Extracted material section start

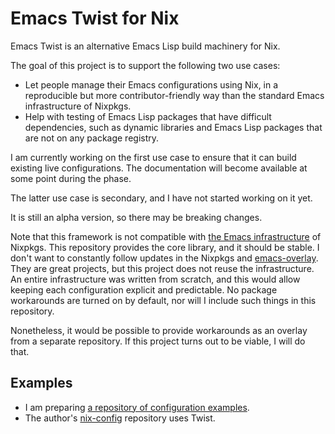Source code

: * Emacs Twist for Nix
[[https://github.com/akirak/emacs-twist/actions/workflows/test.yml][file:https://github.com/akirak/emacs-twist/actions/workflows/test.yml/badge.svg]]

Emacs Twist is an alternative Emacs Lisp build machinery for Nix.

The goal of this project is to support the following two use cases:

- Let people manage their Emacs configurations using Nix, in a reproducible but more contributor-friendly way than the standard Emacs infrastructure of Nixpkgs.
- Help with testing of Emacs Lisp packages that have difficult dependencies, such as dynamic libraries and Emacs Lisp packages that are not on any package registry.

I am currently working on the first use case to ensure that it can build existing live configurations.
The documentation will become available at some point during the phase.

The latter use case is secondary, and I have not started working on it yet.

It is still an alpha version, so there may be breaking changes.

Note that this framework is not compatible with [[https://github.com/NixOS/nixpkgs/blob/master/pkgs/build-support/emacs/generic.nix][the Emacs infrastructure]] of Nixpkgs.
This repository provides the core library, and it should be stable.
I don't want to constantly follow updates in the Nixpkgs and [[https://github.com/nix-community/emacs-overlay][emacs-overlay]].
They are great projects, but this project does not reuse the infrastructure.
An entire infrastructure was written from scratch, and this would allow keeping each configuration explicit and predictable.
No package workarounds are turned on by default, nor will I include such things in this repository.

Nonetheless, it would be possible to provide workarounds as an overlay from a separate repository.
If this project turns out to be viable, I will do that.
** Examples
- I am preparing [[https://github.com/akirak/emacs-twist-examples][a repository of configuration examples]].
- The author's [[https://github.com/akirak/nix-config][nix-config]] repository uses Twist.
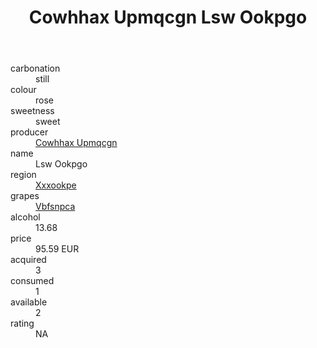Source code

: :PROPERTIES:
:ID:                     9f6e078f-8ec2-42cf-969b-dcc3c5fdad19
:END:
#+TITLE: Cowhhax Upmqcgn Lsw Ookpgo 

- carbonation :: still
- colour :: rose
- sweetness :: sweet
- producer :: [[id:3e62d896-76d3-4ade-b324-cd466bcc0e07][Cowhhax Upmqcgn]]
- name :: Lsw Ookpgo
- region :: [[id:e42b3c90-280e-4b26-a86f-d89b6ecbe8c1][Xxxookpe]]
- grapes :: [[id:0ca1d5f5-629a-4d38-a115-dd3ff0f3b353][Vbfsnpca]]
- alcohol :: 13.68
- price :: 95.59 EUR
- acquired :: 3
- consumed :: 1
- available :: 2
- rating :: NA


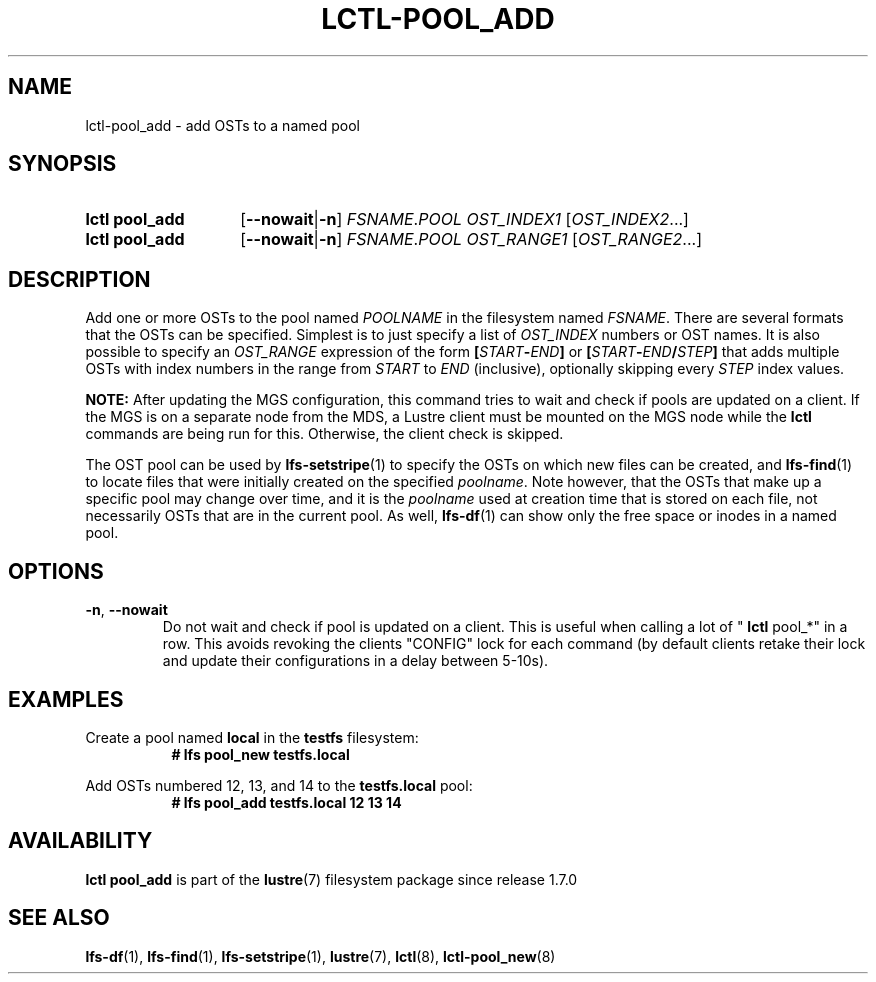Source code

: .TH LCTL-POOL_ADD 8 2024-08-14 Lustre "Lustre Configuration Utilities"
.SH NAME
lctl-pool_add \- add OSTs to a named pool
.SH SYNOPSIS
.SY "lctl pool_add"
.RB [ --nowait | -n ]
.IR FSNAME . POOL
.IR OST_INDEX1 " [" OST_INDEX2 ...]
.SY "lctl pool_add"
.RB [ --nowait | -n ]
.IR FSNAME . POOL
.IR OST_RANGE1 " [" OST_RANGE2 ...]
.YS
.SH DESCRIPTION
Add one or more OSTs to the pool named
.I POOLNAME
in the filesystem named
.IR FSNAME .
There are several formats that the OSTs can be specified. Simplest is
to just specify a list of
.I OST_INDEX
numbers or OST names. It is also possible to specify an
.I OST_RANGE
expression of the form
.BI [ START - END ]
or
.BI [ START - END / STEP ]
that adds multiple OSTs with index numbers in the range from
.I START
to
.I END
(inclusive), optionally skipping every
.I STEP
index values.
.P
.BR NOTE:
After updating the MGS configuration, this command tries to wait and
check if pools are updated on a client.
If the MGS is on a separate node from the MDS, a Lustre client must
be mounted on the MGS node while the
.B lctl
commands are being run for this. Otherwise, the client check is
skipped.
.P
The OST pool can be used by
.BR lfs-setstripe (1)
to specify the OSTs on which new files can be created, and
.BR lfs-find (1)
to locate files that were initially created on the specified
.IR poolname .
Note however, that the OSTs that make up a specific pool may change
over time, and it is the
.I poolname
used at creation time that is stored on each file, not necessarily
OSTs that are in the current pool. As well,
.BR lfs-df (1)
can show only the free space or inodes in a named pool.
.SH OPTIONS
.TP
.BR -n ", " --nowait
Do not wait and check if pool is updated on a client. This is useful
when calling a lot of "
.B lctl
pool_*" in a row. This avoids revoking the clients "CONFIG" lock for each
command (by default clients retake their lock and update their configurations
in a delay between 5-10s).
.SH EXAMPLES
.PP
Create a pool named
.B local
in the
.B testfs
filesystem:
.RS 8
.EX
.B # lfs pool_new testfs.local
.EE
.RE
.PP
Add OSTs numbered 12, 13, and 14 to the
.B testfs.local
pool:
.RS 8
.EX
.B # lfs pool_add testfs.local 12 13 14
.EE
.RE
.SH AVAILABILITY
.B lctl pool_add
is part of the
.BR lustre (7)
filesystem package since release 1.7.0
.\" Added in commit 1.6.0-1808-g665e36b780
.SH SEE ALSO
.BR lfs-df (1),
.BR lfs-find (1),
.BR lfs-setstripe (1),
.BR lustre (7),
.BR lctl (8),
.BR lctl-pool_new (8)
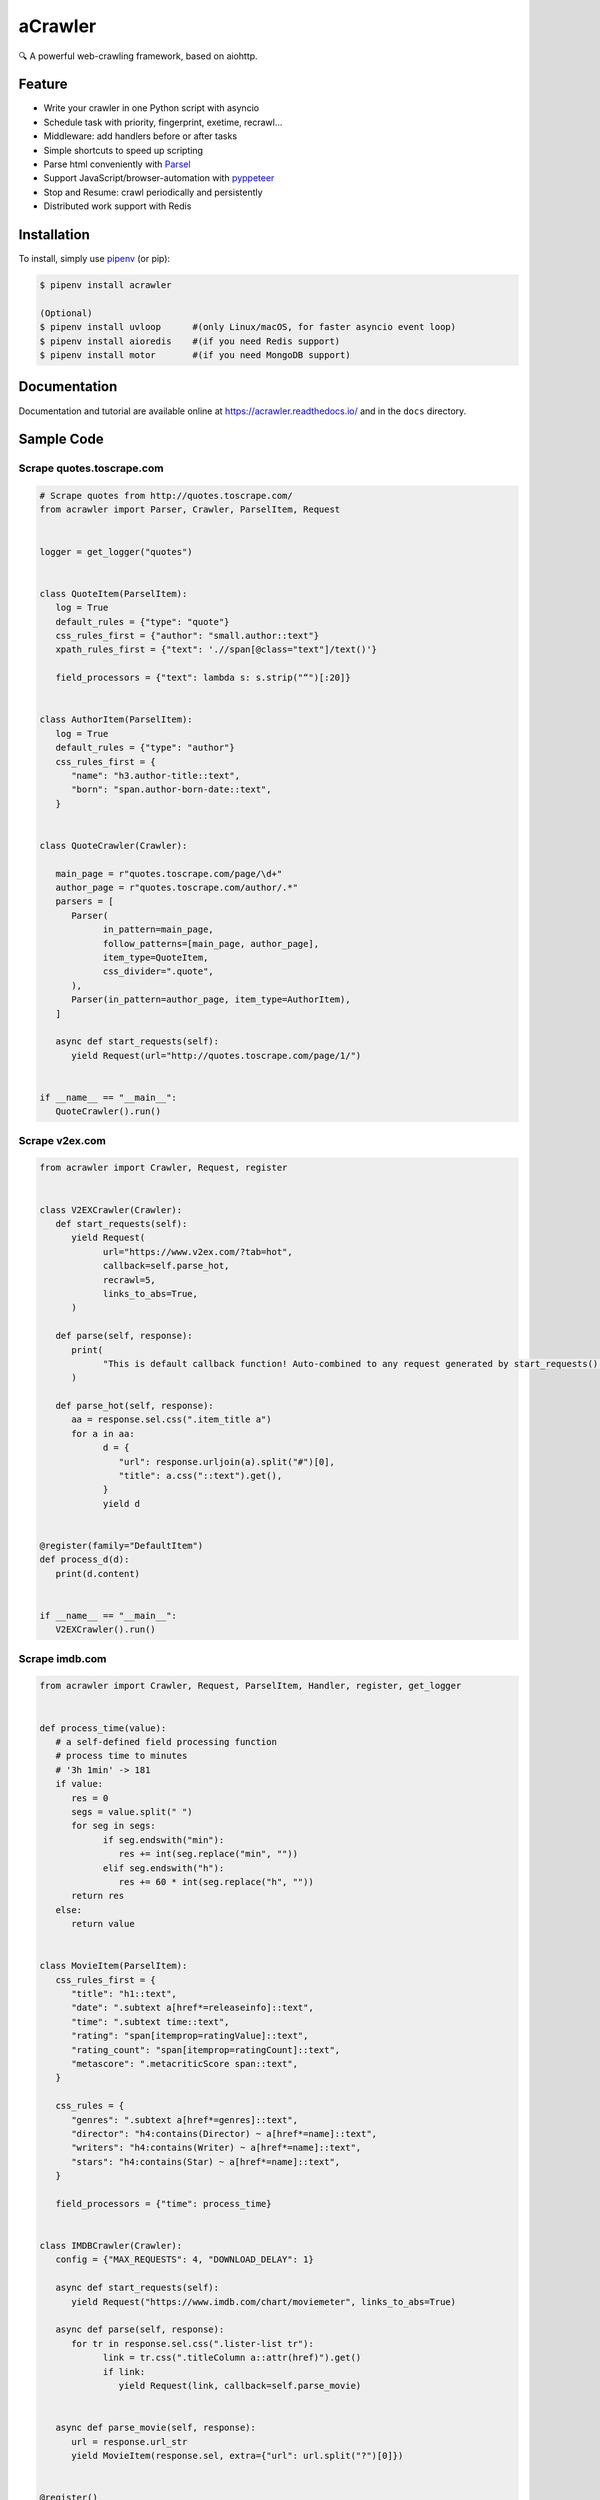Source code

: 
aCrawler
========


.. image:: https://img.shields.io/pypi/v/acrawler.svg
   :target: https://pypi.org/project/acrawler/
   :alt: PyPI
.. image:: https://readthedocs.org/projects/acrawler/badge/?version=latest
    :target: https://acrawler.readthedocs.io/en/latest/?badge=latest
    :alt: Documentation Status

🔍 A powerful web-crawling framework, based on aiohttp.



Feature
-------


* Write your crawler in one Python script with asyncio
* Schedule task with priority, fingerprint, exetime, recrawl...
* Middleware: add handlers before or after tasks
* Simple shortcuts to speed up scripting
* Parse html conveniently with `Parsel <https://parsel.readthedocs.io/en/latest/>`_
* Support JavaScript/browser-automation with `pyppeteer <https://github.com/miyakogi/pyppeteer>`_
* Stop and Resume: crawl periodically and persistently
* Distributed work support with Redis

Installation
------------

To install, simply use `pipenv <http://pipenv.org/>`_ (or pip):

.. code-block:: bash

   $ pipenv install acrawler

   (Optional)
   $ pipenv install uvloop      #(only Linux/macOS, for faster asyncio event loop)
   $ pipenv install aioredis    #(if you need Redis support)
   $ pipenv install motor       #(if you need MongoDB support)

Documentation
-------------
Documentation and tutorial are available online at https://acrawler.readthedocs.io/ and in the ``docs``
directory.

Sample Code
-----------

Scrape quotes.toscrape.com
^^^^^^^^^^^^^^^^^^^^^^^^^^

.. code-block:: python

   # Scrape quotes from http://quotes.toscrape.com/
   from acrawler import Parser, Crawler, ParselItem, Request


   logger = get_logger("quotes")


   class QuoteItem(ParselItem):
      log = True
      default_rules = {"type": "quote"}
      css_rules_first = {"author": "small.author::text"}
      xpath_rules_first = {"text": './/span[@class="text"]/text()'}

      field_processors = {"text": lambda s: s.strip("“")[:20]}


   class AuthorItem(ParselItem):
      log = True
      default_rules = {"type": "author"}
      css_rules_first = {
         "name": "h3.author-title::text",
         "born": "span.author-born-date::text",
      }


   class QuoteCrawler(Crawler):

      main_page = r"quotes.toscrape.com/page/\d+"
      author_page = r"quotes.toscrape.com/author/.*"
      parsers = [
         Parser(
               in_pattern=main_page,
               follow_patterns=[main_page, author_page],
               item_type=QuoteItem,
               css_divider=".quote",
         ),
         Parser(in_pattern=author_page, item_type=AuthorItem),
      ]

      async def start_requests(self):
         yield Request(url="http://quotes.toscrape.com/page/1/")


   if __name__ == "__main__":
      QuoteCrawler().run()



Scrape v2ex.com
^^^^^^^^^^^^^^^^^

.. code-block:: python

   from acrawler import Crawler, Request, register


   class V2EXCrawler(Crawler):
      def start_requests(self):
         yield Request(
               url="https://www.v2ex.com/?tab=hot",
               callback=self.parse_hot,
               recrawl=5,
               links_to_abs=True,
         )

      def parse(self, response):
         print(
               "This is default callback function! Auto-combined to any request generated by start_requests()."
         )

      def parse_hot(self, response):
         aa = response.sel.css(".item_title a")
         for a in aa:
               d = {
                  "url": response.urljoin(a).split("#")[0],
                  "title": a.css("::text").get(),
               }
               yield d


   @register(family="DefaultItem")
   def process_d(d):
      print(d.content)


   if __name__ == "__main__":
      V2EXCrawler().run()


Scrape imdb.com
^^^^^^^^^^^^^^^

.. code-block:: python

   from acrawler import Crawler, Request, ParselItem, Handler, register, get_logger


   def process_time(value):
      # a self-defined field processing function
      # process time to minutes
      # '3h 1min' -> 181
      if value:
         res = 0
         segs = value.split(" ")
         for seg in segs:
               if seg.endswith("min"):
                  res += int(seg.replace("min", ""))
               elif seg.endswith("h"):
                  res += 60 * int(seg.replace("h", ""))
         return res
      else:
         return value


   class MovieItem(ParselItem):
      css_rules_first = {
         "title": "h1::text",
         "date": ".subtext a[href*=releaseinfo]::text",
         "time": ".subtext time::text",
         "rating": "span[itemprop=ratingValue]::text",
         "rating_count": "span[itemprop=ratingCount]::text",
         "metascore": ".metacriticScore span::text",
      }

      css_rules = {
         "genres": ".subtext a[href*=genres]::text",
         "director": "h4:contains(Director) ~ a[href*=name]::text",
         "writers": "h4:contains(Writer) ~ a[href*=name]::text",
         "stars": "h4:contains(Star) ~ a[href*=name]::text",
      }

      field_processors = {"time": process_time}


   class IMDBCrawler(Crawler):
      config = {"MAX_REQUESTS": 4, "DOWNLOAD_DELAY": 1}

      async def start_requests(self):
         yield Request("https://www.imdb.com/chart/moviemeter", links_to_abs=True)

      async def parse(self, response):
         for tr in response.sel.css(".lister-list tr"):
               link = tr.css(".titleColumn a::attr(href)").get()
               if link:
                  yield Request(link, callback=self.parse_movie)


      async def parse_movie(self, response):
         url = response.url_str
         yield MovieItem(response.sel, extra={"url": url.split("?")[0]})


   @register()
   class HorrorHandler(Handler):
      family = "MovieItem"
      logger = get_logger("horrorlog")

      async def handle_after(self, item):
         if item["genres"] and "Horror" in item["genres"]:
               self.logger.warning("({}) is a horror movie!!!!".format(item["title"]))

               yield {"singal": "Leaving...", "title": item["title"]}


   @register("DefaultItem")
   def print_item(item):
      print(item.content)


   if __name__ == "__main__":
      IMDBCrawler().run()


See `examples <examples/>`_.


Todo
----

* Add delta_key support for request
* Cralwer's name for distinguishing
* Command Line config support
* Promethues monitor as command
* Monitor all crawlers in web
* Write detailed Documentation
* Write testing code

Extracted material section end

§ Your instructions:
Within the entries above, find each line where "clients" appears; copy every one.

§ Task output:
pool_*" in a row. This avoids revoking the clients "CONFIG" lock for each
command (by default clients retake their lock and update their configurations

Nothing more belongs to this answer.